The first part of the palace dates from the 13th century, and tradition holds that the building hosted Dante in his visit to Rome. The first documentary mention notes that the property hosted Cardinal Giovanni and Giacomo Colonna in the 13th century. It was also home to Cardinal Oddone Colonna before he ascended to the papacy as Martin V (1417–1431).
With his passing, the palace was sacked during feuds, and the main property passed into the hands of the Della Rovere family. It returned to the Colonna family when Marcantonio I Colonna married Lucrezia Gara Franciotti Della Rovere, the niece of pope Julius II. The Colonna"s alliance to the Habsburg power, likely protected the palace from looting during the Sack of Rome (1527).
Starting with Filippo Colonna (1578–1639) many changes have refurbished and create a unitary complex around a central garden.

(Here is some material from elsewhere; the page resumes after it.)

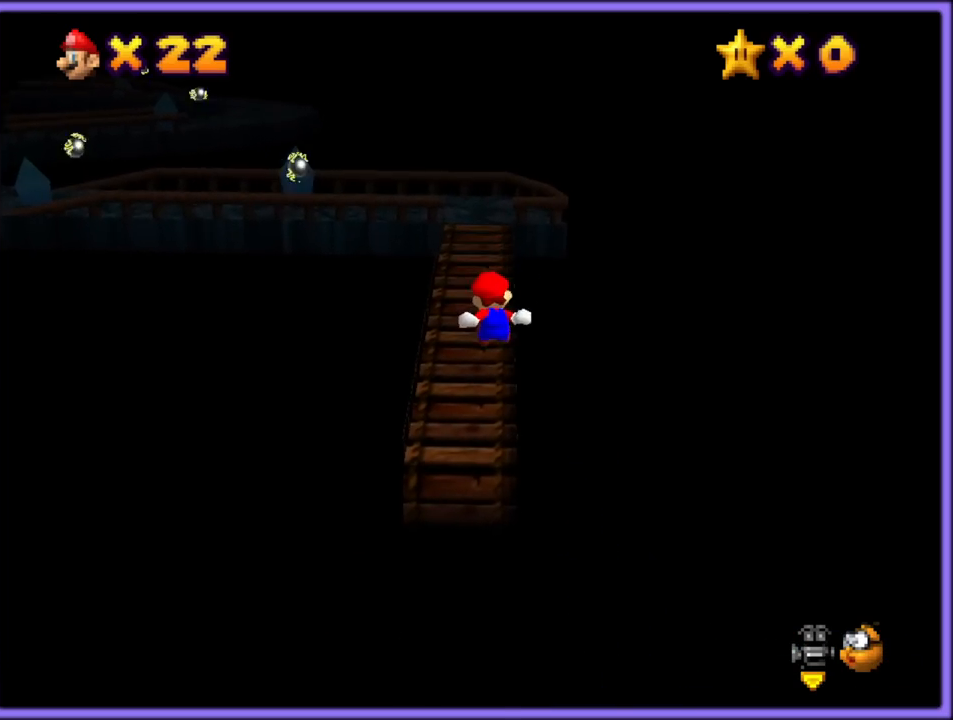
{"dt_ms": 500, "buttons": [], "left_stick": "up", "button_events": []}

Architects including Girolamo Rainaldi and Paolo Marucelli labored on specific projects. Only in the 17th and 18th centuries were the main facades completed. Much of this design was completed by Antonio del Grande (including the grand gallery), and Girolamo Fontana (decoration of gallery). In the 18th century, the long low facade designed by Nicola Michetti with later additions by Paolo Posi with taller corner blocks (facing Piazza Apostoli) was constructed recalls earlier structures resembling a fortification.

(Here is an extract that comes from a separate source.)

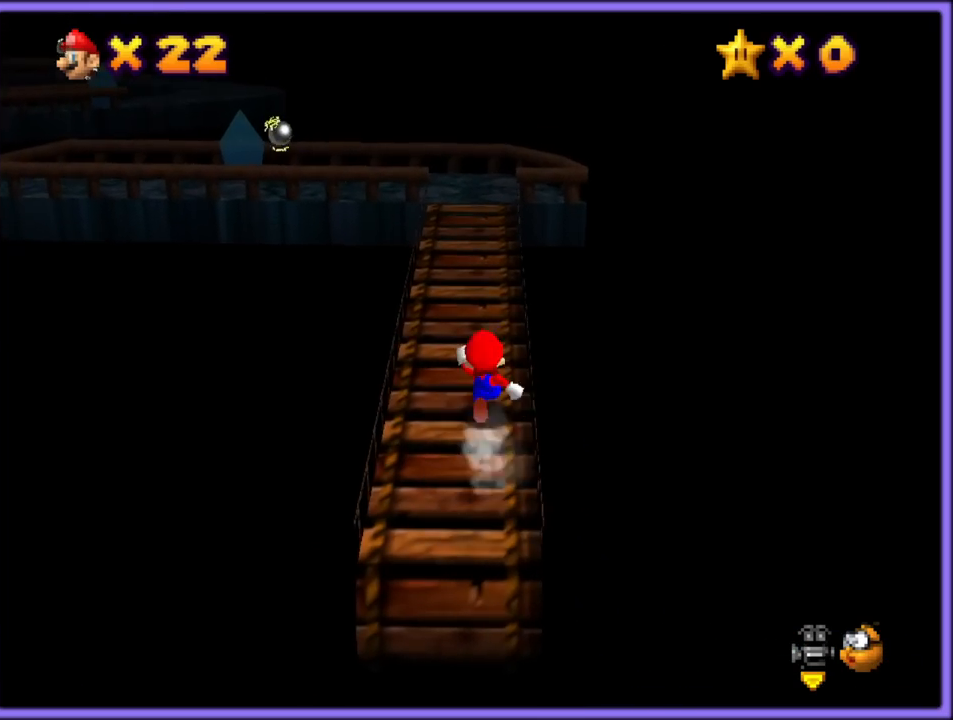
{"dt_ms": 500, "buttons": ["B"], "left_stick": "up", "button_events": [[133, "B", "down"], [250, "A", "down"], [250, "B", "up"], [300, "B", "down"], [317, "A", "up"], [383, "A", "down"], [400, "B", "up"], [467, "A", "up"], [467, "B", "down"]]}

The main gallery (completed 1703) and the masterful Colonna art collection was acquired after 1650 by both the cardinal Girolamo I Colonna and his nephew the Connestabile Lorenzo Onofrio Colonna and includes works by Lorenzo Monaco, Domenico Ghirlandaio, Palma the Elder, Salviati, Bronzino, Tintoretto, Pietro da Cortona, Annibale Carracci (painting of The Beaneater), Guercino, Francesco Albani, Muziano and Guido Reni. Ceiling frescoes by Filippo Gherardi, Giovanni Coli, Sebastiano Ricci, and Giuseppe Bartolomeo Chiari celebrate the role of Marcantonio II Colonna in the battle of Lepanto (1571). The gallery is open to the public on Saturday mornings.

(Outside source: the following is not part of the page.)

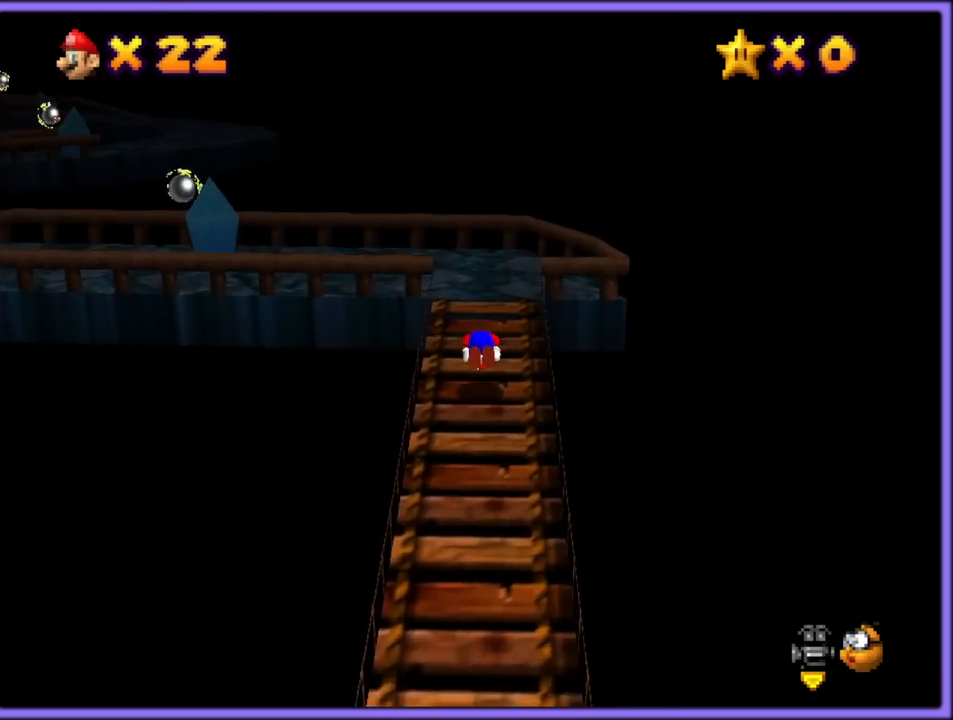
{"dt_ms": 500, "buttons": [], "left_stick": "up-left", "button_events": [[33, "B", "up"], [133, "C_DOWN", "down"], [150, "C_RIGHT", "down"], [217, "C_DOWN", "up"], [250, "C_RIGHT", "up"]]}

The older wing of the complex known as the Princess Isabelle"s apartments, but once housing Martin V"s library and palace, contains frescoes by Pinturicchio, Antonio Tempesta, Crescenzio Onofri, Giacinto Gimignani, and Carlo Cesi. It contains a collection of landscapes and genre scenes by painters like Gaspard Dughet, Caspar Van Wittel (Vanvitelli), and Jan Brueghel the Elder.
Along with the possessions of the Doria-Pamphilij and Pallavacini-Rospigliosi families, this is one of the largest private art collections in Rome.